Still, TensorFlow's non-Pythonic and somewhat difficult-to-implement nature was solved by the release of PyTorch. PyTorch, along with offering a Pythonic style of coding, gives easy access to low-level features allowing for greater customizability that facilitates ease of implementation of novel architectures.
Why should you Learn PyTorch?
Artificial intelligence, specifically deep learning, has seen massive success in a wide variety of domains ranging from facial detection systems to speech and language processing. Research and development in this area are growing at an exponentially massive scale and will continue to do so in the coming years.
Since PyTorch is one of the most popular and, more importantly, easy-to-use deep learning libraries, learning PyTorch is very beneficial as it empowers developers to build AI-powered applications and scale them to serve the users.
How Long does it Take to Learn PyTorch?
For someone with a basic to intermediate level of experience in programming in ideally any language but preferably Python, it is very easy to learn PyTorch within a span of 2-3 weeks with a hands-on approach focussed on building deep learning systems in PyTorch.
Is it Hard to Learn PyTorch?
PyTorch has a very Pythonic nature, and it smoothly integrates with Python, which is the most widely used language for data science. PyTorch requires only a basic understanding of the principles of Object Oriented Programming (OOPs) and does not require one to be an expert at it.
Most skills can be picked on the way as one builds and debugs neural nets in it.
Along with it, there is massive community support by means of the official PyTorch documentation, Github issues, and the very helpful PyTorch developer forums. All of this makes it very easy to learn PyTorch and debug it along the way.
How to Learn PyTorch: Step-by-Step
- The Scaler PyTorch curriculum provides a step-by-step guide to developers or students to learn PyTorch in an easy manner.
- We present sufficient theoretical details along with practical hands-on code examples in every article within the curriculum.
- A lot of topics are included in the curriculum, from basic things like discussing "What is PyTorch" and installation of PyTorch to building actual models in it and everything in the between.
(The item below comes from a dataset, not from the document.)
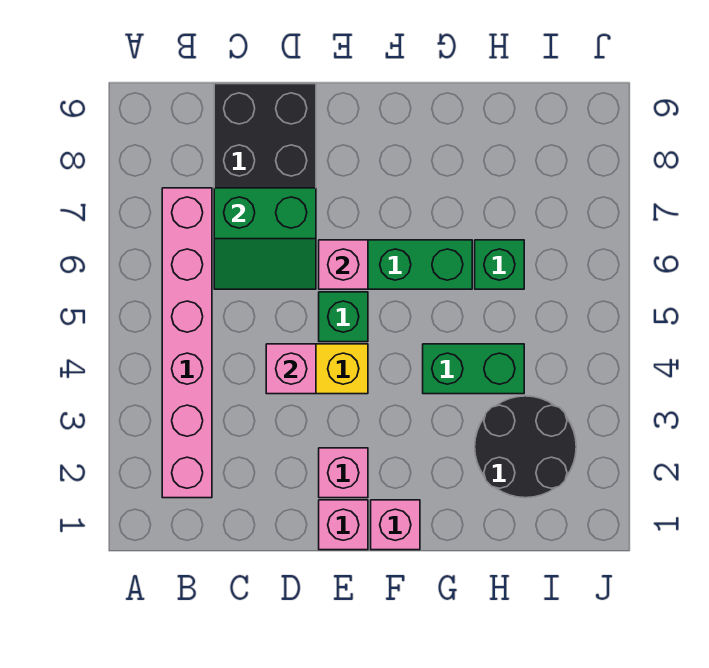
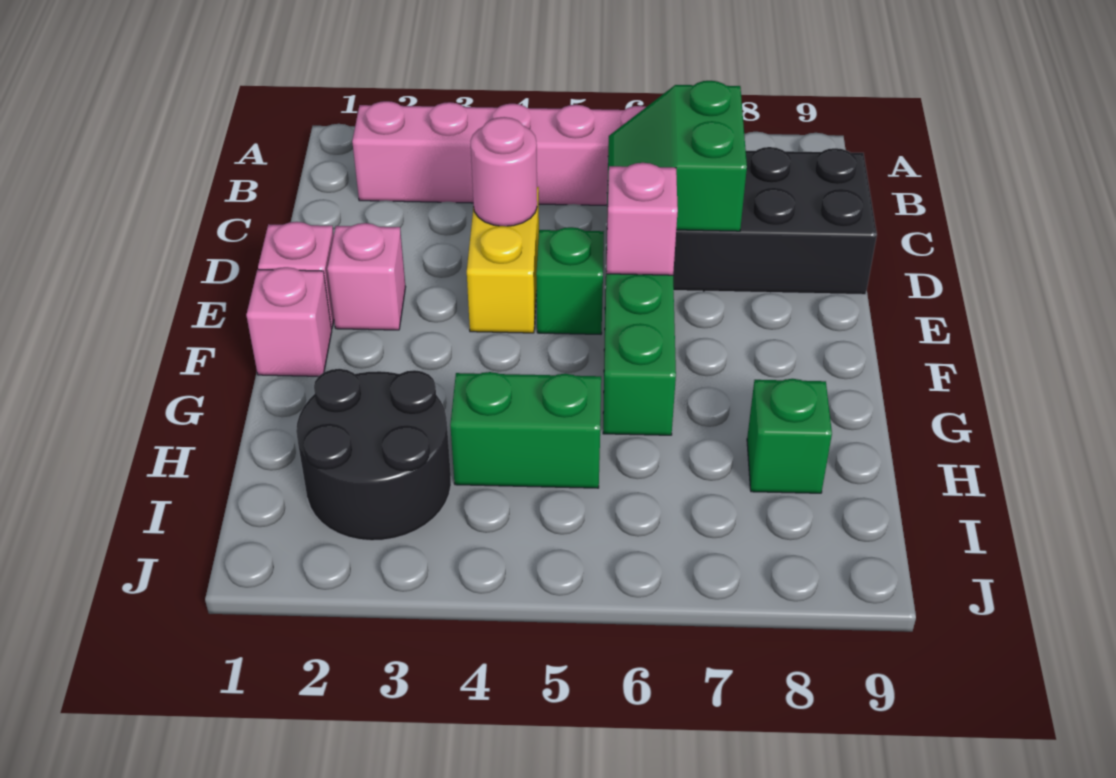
pink 1x1 brick [266,344,316,394] -> pink 1x1 round brick [470,117,537,226]
green 1x2 brick [423,344,524,394] -> green 1x2 brick turned to [450,372,601,488]
green 1x1 brick [475,240,524,289] -> green 1x1 brick moved to [747,379,832,493]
- We recommend going through every article of this PyTorch tutorial series in order while coding and following all the code examples all along and experimenting with them to be able to make the most out of this curriculum and learn PyTorch in an easy and fun manner.
About this PyTorch Curriculum
The PyTorch curriculum by Scaler is a step-by-step resource that assumes no knowledge of PyTorch and teaches various components of the PyTorch ecosystem in an easy-to-follow and structured manner.
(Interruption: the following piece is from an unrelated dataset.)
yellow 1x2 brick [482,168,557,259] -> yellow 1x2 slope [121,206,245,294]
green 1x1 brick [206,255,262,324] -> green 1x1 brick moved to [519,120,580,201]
It starts by explaining the basic tensor data structure and teaches how to store and manipulate data using it. After that, we move on to learn the basic components of a machine learning cycle all hands-on in PyTorch - the data (accessing and loading), the model definition and model building, model training, and so on and so forth.
Higher-level concepts like parallel training of neural networks across multiple GPUs, memory management, and profiling are also included. All of the tutorials within the curriculum are hands-on, with appropriate projects and code samples to teach the end-to-end cycle of building particular types of neural networks in PyTorch.
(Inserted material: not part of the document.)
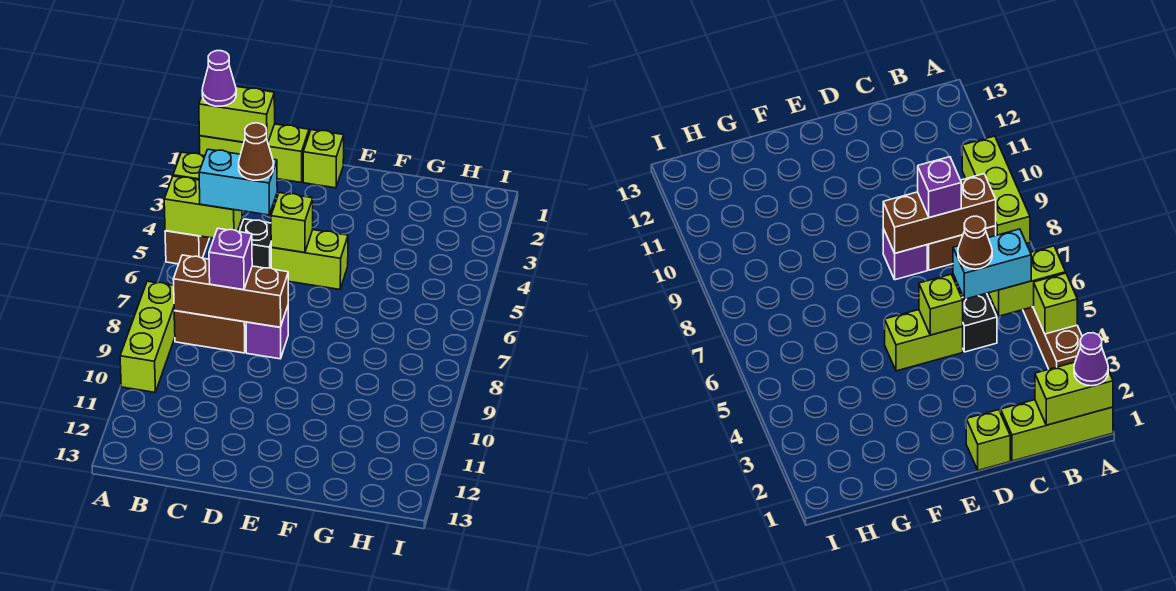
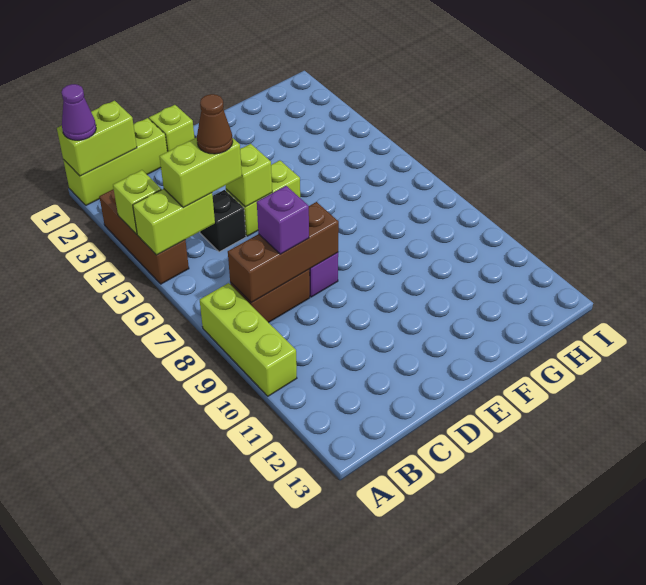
cyan 1x2 brick [199,149,277,215] -> lime 1x2 brick [159,137,242,208]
Apart from this, the official PyTorch documentation should be referred to learn about the library holistically.
Take-Away Skills from this PyTorch Tutorial
After following along with the PyTorch curriculum thoroughly, the user should be comfortable enough with the library to build novel architectures in it with ease, train them and use the trained networks for inference. The curriculum is enough to make the user comfortable with what the PyTorch ecosystem has to offer and teaches adequate skills to follow along with the official documentation to build upon them and debug the code without much hassle.